■ Records shown:
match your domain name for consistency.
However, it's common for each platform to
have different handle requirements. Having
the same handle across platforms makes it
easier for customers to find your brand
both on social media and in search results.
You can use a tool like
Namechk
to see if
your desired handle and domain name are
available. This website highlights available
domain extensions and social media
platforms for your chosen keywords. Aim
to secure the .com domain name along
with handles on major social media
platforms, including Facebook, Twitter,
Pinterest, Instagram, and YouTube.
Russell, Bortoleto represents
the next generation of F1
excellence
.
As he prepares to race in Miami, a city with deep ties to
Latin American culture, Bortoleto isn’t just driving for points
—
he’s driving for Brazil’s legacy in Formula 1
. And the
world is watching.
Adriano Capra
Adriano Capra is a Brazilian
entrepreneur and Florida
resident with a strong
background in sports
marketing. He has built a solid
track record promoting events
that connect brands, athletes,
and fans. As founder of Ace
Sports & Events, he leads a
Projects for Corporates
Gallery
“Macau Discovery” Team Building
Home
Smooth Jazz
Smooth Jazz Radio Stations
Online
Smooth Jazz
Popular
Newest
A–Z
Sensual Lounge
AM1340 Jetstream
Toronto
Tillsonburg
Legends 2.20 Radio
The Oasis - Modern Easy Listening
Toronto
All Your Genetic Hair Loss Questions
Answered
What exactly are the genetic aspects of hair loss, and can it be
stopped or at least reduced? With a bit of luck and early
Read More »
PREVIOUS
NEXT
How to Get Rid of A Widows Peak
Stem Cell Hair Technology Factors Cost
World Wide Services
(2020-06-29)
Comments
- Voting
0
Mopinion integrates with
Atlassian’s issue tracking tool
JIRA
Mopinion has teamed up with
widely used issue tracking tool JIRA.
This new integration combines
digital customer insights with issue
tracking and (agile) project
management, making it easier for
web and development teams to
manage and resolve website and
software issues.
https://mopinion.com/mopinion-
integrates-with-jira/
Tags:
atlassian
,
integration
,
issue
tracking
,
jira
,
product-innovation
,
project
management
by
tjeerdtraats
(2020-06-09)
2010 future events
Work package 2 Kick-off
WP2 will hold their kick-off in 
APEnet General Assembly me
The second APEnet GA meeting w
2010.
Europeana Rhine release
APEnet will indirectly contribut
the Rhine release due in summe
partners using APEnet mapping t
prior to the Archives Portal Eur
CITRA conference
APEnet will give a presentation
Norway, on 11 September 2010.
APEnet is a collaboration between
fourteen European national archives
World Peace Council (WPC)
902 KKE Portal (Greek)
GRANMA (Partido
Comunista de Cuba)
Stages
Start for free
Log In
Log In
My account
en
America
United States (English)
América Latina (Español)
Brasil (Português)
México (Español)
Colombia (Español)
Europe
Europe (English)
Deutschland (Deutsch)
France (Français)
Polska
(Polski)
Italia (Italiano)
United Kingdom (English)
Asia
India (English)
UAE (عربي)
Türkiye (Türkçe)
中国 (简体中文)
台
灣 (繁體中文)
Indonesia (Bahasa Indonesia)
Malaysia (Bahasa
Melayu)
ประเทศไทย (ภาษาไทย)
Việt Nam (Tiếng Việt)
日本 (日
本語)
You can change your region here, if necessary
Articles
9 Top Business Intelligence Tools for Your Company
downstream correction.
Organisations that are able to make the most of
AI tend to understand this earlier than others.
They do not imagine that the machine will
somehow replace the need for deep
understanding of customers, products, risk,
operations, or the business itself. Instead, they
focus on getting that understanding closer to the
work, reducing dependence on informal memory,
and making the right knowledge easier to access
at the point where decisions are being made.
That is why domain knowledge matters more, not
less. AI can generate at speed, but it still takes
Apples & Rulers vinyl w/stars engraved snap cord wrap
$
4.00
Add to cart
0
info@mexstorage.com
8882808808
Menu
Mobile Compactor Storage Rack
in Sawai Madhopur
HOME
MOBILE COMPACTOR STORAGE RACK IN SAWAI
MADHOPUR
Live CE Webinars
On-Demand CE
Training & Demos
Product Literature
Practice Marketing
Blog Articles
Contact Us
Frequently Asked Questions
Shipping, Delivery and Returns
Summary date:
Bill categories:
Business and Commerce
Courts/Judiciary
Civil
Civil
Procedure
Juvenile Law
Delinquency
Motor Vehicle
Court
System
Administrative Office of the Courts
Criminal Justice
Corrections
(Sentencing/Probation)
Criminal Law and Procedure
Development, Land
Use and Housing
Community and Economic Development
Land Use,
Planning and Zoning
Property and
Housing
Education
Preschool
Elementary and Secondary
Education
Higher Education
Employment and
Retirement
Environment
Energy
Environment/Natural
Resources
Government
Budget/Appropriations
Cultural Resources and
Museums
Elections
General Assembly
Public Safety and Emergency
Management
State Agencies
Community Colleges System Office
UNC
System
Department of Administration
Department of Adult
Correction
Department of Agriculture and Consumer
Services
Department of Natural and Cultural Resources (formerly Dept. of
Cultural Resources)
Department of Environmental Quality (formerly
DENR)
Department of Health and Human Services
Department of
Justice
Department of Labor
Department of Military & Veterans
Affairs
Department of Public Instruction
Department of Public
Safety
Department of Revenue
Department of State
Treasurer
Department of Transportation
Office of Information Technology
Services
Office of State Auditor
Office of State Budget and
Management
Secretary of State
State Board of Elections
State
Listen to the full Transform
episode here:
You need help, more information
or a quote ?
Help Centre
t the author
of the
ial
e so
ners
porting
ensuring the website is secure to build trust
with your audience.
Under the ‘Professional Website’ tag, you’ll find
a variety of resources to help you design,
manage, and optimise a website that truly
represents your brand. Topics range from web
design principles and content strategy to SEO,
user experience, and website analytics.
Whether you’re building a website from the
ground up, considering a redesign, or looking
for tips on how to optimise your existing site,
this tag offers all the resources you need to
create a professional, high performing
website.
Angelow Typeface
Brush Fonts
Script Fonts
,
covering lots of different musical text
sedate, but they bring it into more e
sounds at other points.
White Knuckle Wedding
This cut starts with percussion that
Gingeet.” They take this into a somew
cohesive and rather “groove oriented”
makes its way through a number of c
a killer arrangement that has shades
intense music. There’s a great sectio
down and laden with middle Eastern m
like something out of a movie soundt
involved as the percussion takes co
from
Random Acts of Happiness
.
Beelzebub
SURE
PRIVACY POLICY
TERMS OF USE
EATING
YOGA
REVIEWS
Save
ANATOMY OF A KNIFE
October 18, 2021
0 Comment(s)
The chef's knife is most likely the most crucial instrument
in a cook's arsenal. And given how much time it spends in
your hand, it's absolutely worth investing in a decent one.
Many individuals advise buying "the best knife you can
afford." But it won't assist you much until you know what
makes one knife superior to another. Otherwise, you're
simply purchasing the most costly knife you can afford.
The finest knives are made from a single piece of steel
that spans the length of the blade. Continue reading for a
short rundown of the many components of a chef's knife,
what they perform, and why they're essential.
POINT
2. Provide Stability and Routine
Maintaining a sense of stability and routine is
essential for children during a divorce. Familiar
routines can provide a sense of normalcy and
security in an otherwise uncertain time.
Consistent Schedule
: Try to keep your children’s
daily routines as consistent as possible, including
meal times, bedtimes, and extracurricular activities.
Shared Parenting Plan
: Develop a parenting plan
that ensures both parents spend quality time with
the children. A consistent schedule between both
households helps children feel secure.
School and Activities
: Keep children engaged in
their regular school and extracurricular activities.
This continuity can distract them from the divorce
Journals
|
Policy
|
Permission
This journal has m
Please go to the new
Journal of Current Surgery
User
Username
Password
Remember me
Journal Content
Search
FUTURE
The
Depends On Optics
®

■ Work order: Where a line above contains the string "Public", copy that line.

■ Exercise response:
Public Safety and Emergency
Department of Public Instruction
Department of Public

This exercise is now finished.